*INPUT DATA*.
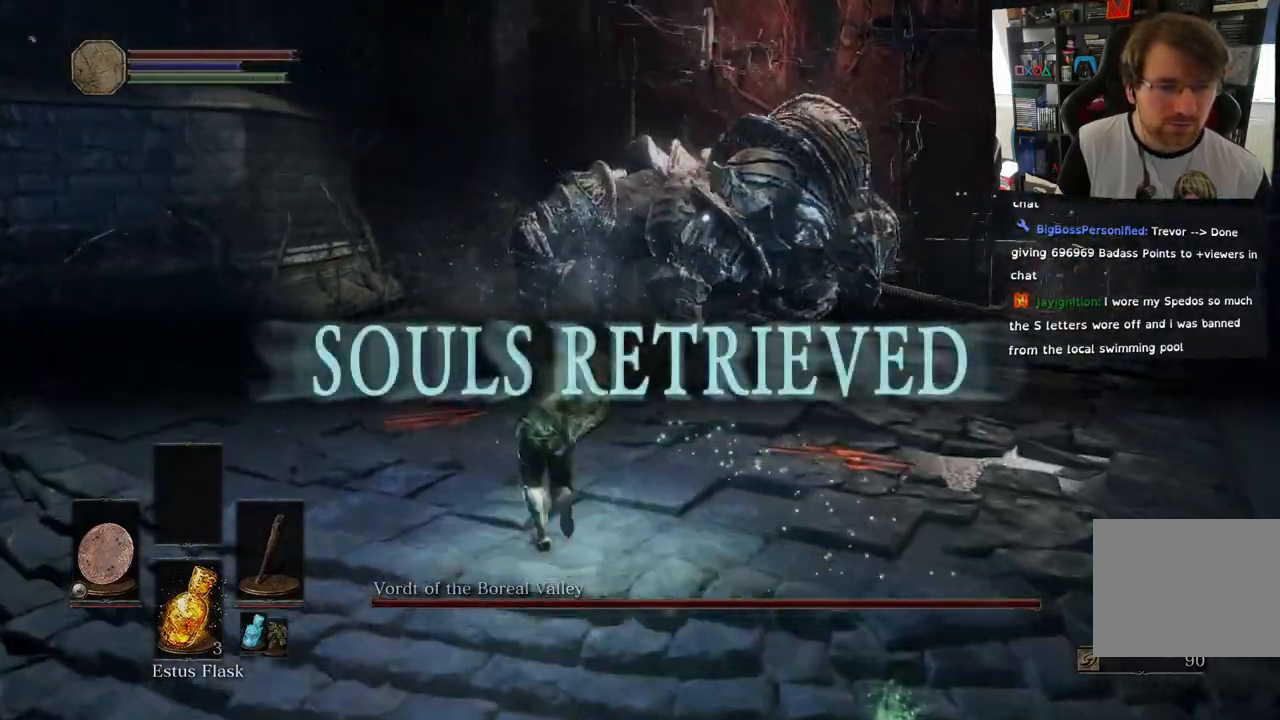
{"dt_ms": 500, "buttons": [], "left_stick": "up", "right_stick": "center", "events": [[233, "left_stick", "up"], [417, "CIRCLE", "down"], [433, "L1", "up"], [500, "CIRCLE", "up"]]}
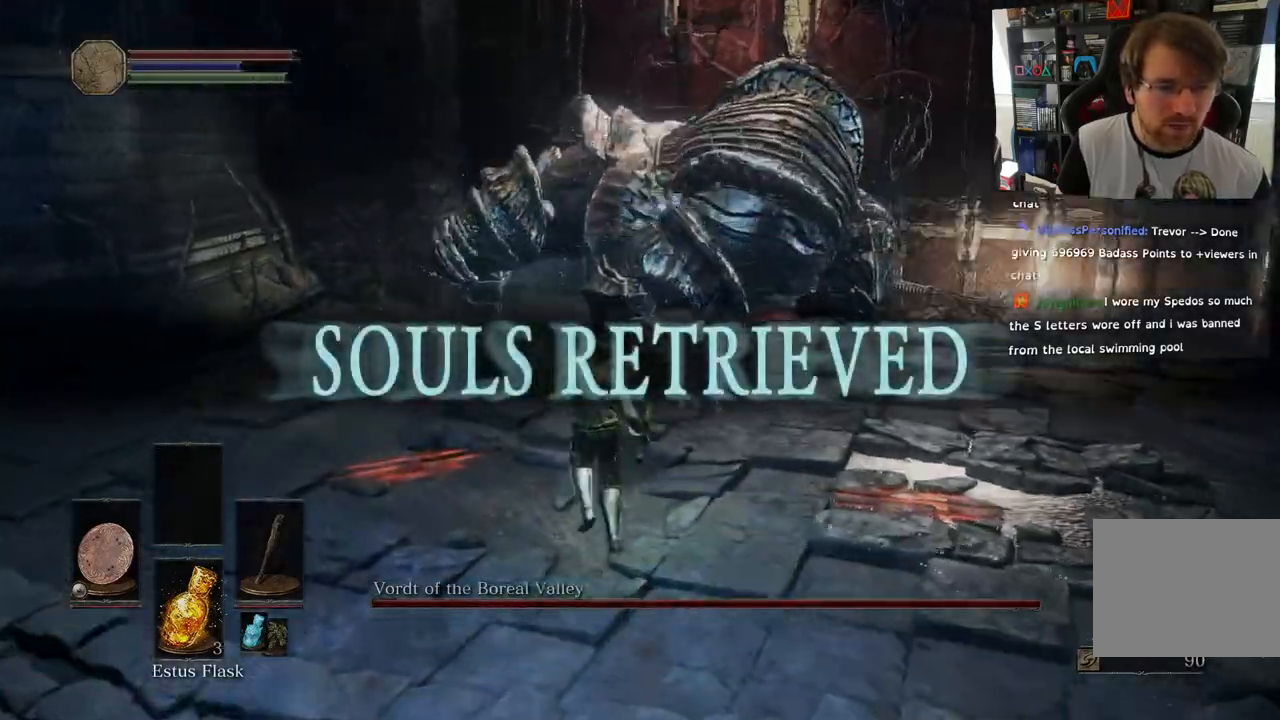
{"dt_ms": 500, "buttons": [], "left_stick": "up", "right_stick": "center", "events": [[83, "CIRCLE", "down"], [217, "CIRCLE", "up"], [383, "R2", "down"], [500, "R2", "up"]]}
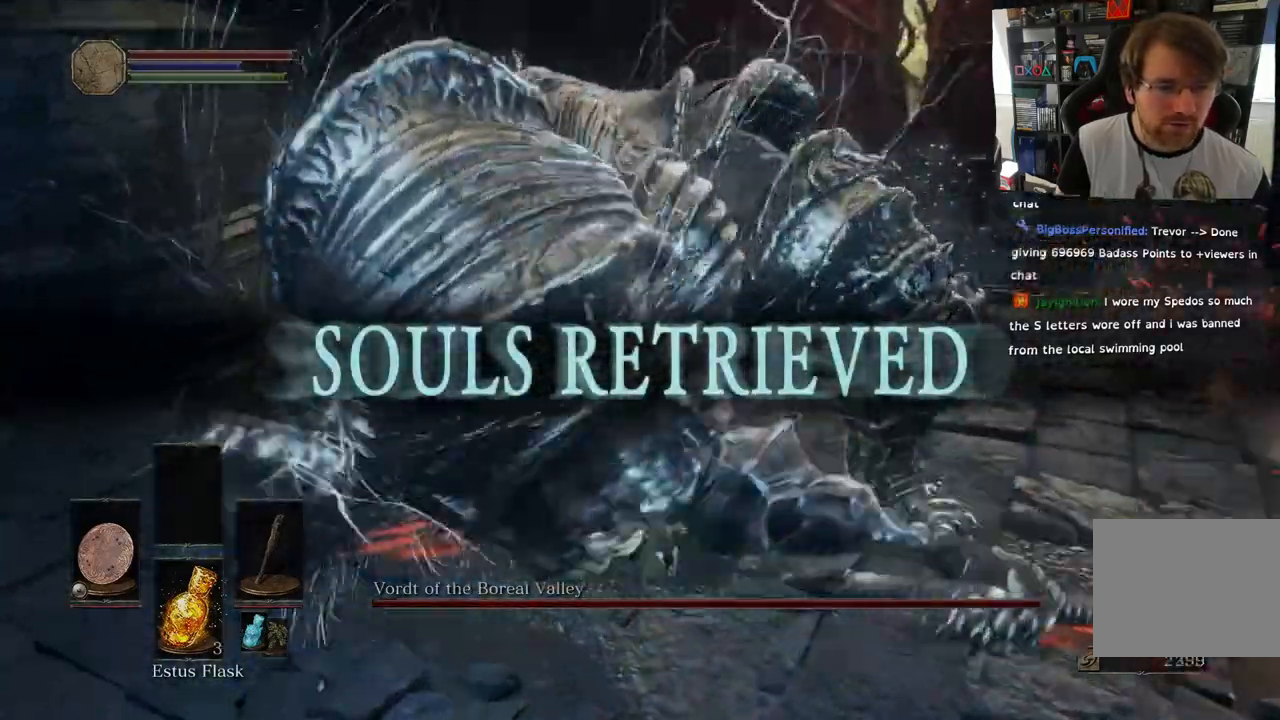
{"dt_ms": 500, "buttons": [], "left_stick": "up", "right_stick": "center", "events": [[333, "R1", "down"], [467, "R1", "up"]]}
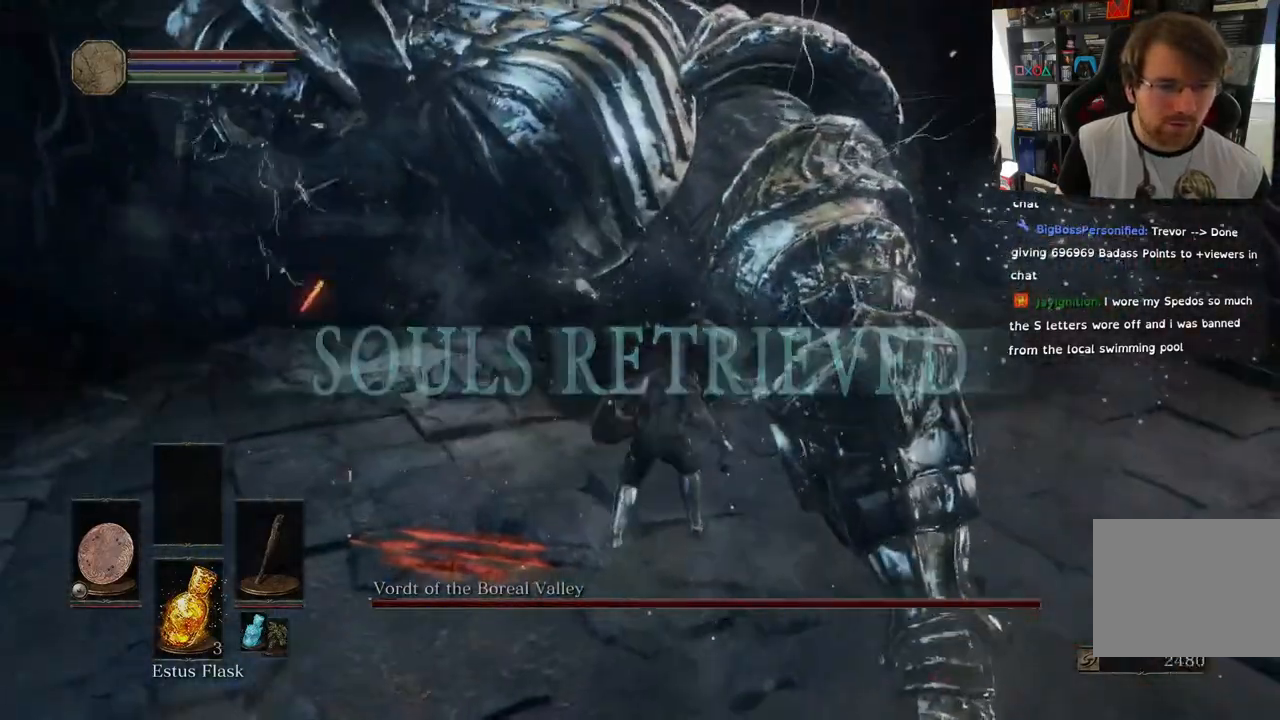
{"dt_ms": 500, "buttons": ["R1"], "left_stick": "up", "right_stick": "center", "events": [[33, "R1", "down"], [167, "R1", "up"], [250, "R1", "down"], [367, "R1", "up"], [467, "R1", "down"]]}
==
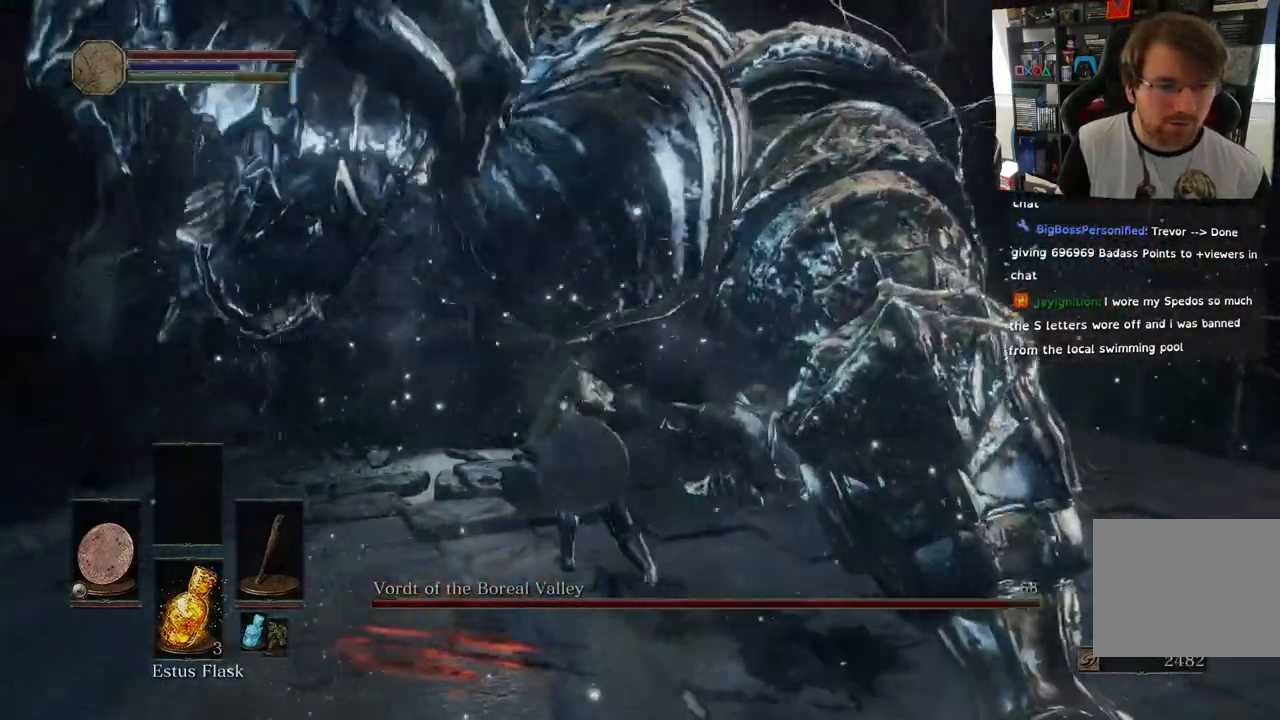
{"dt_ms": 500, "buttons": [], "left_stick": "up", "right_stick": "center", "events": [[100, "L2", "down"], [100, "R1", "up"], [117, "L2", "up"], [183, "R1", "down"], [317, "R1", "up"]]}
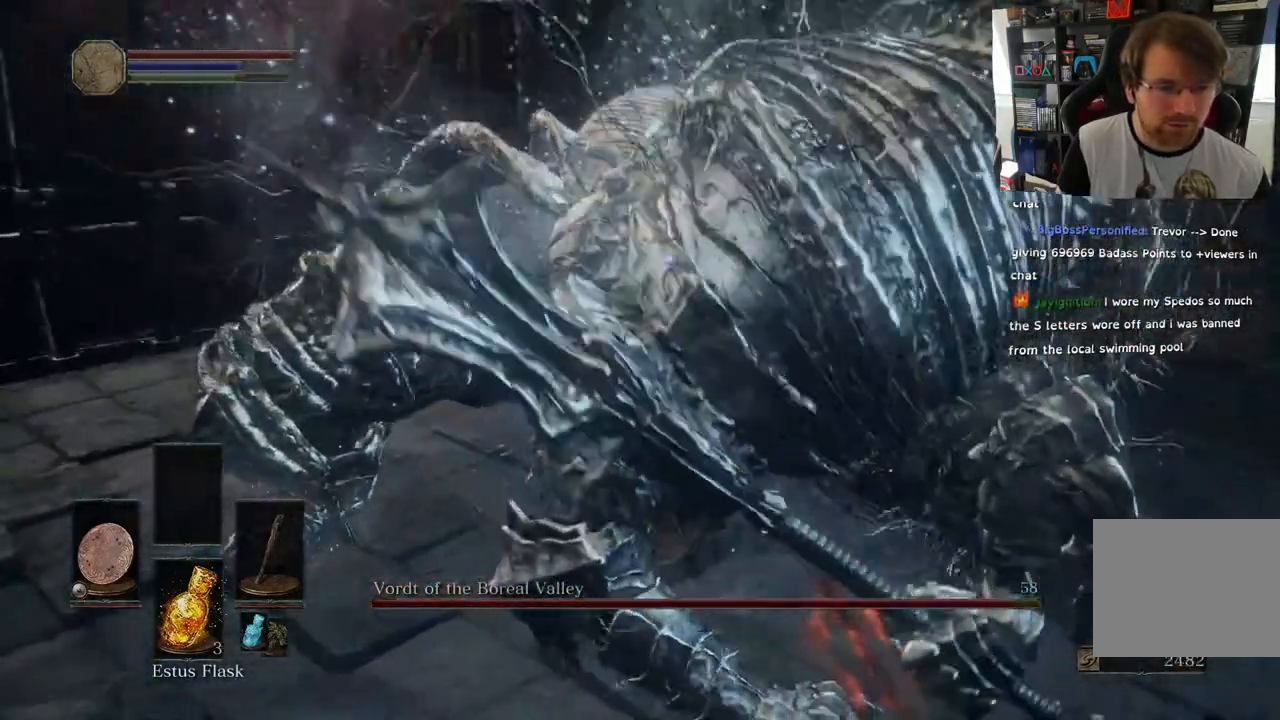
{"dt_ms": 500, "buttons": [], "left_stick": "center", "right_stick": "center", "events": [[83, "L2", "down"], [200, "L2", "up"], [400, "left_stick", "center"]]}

*YOUR OBJECTIVE*.
Looking through the data above, copy out each line in which the string "CIRCLE" occurs.

*ANSWER BOX*.
{"dt_ms": 500, "buttons": [], "left_stick": "up", "right_stick": "center", "events": [[233, "left_stick", "up"], [417, "CIRCLE", "down"], [433, "L1", "up"], [500, "CIRCLE", "up"]]}
{"dt_ms": 500, "buttons": [], "left_stick": "up", "right_stick": "center", "events": [[83, "CIRCLE", "down"], [217, "CIRCLE", "up"], [383, "R2", "down"], [500, "R2", "up"]]}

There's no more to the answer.